Barricades detouring traffic at 49th Street S. and 27th Avenue in Gulfport will be up into early next month as pipes are laid to tie in to the new storm water treatment ponds being constructed next to the municipal marina.
“They started January 23 and the road will closed for about two weeks,” Public Works Director Don Sopak said Wednesday, January 25.
The project, being built at a cost of $1.78 million, includes two new storm water retention ponds to treat water that now flows untreated into Boca Ciega Bay from the 240-acre 49th Street catchment area. The initial flush – comprising the dirtiest water and about 10 percent of the total – is being diverted into new pipes built across 27th Avenue, down Upton Street and across 29th Avenue into the ponds.
The pipes along 27th Avenue and Upton Street have already been laid and the streets repaved, and excavation has begun on the retention ponds. The entire project is expected to be completed on budget in April, said Sopak.
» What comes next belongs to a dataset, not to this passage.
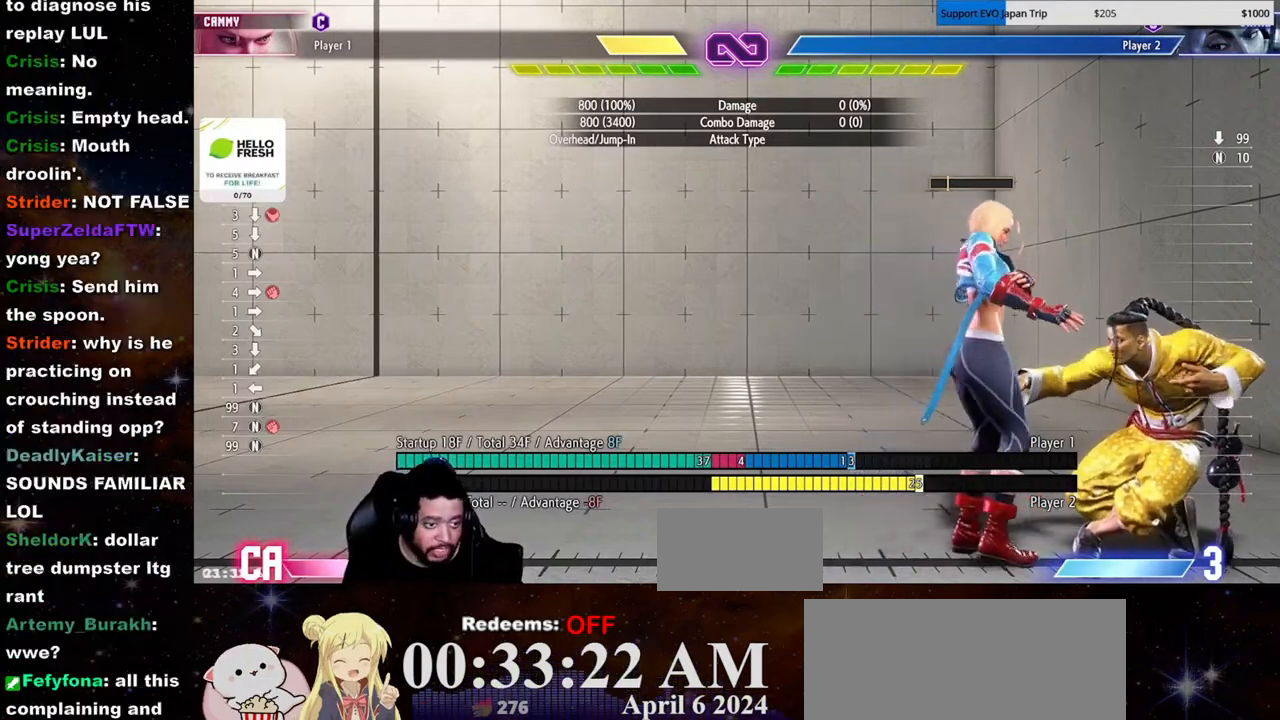
Gameplay with a controller (arcade stick); each line is a JSON object with the inputs held at the frame after it. "events" lists button and stick changes between this image and that frame as [ms after this image, input, new state], when the widget could be followed in between. Not read: L3 R3.
{"buttons": [], "left_stick": "left", "events": [[367, "left_stick", "left"]]}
“Everything is going on schedule,” he said of the project, which has been in the works since 2008. “No problems.”
The ponds are being built on two city-owned lots just west of the marina and will look like similar storm water treatment ponds at Wood Ibis and Tomlinson Lake parks. They will be fenced in for public safety, with a sidewalk along the marina side, and be landscaped with native plants.